Bruxelas disse que está em contacto com a administração Trump para procurar “claridade sobre as medidas que pretendem tomar em resposta a esta decisão”, disse o porta-voz vice-chefe da Comissão Europeia, Olof Gill, num comunicado.
O Reino Unido – que, juntamente com a Austrália, foi atingido pela tarifa recíproca mais baixa – minimizou o impacto, dizendo que espera que a sua “posição comercial privilegiada com os EUA continue”, apesar da decisão.
“Esta é uma questão que os EUA devem determinar, mas continuaremos a apoiar as empresas do Reino Unido à medida que mais detalhes forem anunciados”, disse um porta-voz do governo do Reino Unido, acrescentando que estava a trabalhar com a administração Trump para “entender como a decisão afetará as tarifas para o Reino Unido e o resto do mundo”.

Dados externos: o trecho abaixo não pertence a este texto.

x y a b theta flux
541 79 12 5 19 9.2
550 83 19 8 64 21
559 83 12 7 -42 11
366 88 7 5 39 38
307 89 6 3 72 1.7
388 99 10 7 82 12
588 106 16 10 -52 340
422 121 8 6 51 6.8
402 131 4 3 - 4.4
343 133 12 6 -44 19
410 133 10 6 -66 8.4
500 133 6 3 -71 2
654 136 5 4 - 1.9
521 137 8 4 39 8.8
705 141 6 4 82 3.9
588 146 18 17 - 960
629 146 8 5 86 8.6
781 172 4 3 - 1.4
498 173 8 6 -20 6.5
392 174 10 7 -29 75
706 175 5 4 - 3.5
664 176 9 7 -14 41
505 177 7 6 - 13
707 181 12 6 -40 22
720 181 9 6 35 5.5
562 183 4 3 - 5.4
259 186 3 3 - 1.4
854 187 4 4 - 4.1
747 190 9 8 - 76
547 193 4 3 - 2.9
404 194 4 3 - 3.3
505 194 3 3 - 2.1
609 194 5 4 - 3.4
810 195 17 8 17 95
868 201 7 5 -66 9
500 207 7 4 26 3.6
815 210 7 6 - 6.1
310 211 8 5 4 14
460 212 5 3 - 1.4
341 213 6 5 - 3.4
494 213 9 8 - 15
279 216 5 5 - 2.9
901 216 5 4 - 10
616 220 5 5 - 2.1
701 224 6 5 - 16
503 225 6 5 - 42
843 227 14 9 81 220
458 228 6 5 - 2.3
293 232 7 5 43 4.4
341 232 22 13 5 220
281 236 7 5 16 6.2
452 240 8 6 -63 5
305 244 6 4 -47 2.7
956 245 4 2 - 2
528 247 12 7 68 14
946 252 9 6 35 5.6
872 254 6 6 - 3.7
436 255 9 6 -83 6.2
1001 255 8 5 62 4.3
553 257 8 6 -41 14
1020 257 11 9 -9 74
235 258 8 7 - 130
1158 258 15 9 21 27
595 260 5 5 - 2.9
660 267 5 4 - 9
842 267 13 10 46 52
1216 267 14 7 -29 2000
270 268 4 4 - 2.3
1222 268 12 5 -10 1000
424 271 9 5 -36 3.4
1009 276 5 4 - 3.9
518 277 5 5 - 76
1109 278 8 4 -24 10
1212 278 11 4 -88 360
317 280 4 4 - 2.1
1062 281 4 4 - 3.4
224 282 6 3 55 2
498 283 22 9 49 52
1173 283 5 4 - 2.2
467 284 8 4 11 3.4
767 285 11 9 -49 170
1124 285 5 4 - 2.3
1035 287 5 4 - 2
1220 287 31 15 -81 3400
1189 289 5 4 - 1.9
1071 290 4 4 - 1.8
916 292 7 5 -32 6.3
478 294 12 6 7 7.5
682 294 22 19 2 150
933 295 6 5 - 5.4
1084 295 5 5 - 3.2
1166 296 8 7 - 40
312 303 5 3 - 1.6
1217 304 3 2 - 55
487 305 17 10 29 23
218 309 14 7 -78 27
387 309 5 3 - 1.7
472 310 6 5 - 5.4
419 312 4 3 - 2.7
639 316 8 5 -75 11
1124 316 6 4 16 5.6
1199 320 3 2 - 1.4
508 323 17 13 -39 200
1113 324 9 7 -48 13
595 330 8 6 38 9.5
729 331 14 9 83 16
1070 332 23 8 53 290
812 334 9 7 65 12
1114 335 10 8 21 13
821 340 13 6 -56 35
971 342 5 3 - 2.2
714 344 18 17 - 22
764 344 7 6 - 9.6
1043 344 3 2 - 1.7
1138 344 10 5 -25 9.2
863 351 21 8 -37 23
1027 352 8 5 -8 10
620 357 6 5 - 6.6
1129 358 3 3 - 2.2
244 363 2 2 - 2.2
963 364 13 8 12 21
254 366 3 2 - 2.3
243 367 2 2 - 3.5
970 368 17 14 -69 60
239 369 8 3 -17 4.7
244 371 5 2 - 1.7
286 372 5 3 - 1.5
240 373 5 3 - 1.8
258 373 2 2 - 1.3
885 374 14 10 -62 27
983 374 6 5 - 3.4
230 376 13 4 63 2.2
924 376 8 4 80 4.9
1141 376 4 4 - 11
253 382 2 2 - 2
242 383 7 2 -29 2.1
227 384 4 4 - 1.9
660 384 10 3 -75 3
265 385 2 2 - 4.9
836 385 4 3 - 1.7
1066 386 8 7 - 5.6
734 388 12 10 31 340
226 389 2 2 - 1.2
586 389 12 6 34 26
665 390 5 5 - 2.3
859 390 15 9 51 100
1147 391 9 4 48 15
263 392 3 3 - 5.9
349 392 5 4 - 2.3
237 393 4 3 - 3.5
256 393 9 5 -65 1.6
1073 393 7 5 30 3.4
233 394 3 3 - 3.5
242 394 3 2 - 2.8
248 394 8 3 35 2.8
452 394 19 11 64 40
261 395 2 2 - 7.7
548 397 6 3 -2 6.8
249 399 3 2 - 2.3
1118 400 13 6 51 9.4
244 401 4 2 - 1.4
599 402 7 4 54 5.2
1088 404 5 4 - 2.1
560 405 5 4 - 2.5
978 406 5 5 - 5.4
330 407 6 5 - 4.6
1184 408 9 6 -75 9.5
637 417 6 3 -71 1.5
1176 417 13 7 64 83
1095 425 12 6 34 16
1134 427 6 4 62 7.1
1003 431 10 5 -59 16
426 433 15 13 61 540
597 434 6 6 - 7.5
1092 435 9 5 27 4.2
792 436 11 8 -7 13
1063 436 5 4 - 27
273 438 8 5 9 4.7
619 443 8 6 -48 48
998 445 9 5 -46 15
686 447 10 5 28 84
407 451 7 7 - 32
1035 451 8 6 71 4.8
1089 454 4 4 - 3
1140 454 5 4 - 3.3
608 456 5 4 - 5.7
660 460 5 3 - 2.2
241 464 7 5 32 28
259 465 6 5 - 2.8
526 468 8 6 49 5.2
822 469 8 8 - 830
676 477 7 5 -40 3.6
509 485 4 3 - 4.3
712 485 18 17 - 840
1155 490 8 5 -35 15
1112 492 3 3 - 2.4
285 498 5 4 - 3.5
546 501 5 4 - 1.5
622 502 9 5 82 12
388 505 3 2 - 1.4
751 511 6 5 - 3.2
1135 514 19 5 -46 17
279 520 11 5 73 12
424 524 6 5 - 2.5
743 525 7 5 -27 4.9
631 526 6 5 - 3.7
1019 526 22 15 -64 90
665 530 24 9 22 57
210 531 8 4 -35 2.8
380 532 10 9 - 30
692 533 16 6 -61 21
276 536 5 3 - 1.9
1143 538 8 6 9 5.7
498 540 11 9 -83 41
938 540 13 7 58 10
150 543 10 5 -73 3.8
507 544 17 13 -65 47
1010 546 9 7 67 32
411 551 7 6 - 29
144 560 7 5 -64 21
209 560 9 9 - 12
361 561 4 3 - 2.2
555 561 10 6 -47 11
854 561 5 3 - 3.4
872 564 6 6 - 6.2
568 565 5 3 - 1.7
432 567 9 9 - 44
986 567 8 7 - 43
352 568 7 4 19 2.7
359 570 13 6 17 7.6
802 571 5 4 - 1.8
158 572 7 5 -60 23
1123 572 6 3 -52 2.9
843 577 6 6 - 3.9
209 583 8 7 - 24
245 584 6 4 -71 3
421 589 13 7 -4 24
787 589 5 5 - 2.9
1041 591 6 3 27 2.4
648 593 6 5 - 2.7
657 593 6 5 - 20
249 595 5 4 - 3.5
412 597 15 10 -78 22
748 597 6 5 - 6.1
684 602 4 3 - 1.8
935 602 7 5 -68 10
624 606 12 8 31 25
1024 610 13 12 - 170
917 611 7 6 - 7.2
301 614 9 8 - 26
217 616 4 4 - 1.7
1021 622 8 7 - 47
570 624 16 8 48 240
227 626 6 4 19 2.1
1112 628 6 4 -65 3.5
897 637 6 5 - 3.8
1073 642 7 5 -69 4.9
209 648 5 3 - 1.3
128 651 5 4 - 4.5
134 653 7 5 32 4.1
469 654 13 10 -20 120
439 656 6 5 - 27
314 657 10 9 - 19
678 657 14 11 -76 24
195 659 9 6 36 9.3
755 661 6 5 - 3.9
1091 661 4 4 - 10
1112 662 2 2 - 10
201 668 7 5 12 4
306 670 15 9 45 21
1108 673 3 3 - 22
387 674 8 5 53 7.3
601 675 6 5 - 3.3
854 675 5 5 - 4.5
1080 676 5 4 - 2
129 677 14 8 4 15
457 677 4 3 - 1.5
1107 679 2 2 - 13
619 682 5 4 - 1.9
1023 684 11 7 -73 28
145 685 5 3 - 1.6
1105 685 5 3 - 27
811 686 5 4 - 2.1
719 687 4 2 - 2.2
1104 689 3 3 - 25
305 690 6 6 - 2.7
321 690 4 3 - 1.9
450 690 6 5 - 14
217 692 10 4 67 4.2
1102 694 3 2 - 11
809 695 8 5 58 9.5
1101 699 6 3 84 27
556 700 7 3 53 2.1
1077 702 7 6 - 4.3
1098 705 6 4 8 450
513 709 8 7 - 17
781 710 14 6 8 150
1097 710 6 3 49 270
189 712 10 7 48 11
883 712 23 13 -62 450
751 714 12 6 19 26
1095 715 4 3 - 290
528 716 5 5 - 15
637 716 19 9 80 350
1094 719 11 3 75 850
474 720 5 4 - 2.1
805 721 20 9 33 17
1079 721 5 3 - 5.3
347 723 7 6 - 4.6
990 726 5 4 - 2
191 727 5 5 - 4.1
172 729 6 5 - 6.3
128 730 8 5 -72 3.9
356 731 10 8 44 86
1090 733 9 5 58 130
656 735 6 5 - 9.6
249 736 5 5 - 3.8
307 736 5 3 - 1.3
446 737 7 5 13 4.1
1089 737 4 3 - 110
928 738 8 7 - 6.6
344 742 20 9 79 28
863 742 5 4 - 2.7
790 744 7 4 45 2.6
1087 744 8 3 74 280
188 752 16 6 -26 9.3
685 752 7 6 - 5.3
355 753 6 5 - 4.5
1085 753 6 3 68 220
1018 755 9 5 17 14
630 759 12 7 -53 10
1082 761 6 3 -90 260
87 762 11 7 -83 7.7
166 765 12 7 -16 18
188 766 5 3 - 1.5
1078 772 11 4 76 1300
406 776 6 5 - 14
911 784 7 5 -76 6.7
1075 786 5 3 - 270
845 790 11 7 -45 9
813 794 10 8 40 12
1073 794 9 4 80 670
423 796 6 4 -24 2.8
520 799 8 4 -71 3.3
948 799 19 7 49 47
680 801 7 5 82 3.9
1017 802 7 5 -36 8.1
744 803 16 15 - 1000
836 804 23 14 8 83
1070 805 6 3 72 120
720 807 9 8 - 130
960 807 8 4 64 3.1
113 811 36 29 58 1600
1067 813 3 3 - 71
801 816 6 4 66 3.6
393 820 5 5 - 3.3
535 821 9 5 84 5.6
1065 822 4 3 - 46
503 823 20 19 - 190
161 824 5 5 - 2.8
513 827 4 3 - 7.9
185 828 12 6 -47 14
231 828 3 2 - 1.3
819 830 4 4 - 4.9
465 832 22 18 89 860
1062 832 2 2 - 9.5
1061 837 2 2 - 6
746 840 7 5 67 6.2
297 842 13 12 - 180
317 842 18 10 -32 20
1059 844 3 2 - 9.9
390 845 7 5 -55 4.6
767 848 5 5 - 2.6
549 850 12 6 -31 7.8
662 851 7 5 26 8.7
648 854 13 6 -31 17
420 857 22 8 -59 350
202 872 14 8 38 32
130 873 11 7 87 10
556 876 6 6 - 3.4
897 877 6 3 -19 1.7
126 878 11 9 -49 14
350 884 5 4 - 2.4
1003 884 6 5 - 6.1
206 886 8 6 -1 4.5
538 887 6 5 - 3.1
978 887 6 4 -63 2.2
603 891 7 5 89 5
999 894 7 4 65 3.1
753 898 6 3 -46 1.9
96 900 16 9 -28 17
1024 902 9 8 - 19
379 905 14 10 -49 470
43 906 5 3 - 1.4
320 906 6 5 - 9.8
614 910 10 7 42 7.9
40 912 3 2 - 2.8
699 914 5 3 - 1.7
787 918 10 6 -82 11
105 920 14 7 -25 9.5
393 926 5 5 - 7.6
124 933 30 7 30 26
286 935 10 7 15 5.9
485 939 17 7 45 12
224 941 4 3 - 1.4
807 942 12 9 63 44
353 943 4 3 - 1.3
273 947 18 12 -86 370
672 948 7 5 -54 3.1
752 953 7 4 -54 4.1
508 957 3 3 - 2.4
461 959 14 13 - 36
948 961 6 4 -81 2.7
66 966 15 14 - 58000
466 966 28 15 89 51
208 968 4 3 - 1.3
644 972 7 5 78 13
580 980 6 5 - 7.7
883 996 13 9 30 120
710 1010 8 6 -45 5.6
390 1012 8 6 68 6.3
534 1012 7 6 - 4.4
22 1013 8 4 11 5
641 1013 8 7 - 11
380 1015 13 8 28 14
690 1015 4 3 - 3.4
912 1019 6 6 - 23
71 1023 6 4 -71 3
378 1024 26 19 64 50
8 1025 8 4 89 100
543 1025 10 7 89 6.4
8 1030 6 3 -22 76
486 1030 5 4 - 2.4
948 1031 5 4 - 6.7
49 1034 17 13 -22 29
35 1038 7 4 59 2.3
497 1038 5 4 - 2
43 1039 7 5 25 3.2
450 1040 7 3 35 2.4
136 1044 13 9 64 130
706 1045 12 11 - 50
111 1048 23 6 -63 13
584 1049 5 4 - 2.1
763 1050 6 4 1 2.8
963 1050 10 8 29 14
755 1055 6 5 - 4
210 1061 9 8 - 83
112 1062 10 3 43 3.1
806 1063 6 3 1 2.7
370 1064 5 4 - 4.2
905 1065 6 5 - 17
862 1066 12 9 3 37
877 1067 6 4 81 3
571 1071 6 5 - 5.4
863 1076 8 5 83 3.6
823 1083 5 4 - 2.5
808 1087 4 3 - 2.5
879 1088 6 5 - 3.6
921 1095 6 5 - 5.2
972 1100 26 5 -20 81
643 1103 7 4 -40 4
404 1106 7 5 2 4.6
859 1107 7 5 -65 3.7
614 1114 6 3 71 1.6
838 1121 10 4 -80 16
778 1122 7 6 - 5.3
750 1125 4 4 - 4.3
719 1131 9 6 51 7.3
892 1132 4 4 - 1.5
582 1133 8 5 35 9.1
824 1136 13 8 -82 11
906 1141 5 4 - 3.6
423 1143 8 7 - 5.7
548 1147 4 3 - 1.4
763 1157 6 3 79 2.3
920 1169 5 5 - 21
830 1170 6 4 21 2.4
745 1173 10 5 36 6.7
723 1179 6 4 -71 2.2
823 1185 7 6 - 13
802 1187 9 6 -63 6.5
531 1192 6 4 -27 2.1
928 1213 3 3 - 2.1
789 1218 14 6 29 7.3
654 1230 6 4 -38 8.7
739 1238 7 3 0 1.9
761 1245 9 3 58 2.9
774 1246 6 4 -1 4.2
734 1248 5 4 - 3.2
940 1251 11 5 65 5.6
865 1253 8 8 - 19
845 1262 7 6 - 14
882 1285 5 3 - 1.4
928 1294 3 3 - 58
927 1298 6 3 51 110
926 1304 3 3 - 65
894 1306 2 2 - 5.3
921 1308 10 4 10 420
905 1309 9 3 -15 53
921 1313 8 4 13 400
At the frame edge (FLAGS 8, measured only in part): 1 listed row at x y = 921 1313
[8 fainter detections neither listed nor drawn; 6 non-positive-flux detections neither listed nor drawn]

As reacções iniciais de outras capitais reflectiram um desejo comum de evitar qualquer nova escalada depois da ofensiva tarifária de Trump no primeiro ano ter subvertido a ordem comercial do pós-guerra e abalado a confiança dos aliados mais próximos da América. Houve também preocupação pelo facto de a decisão do Supremo Tribunal não ter fornecido muita clareza sobre se, e como, os milhares de milhões em tarifas pagas poderiam ser reembolsados.
A decisão foi “um sinal positivo de que os freios e contrapesos ainda funcionam nos EUA. No entanto, é improvável que conduza a uma cooperação menos errática e mais racional”, disse ao POLITICO Roland Theis, um legislador sénior do partido de centro-direita do chanceler alemão Friedrich Merz.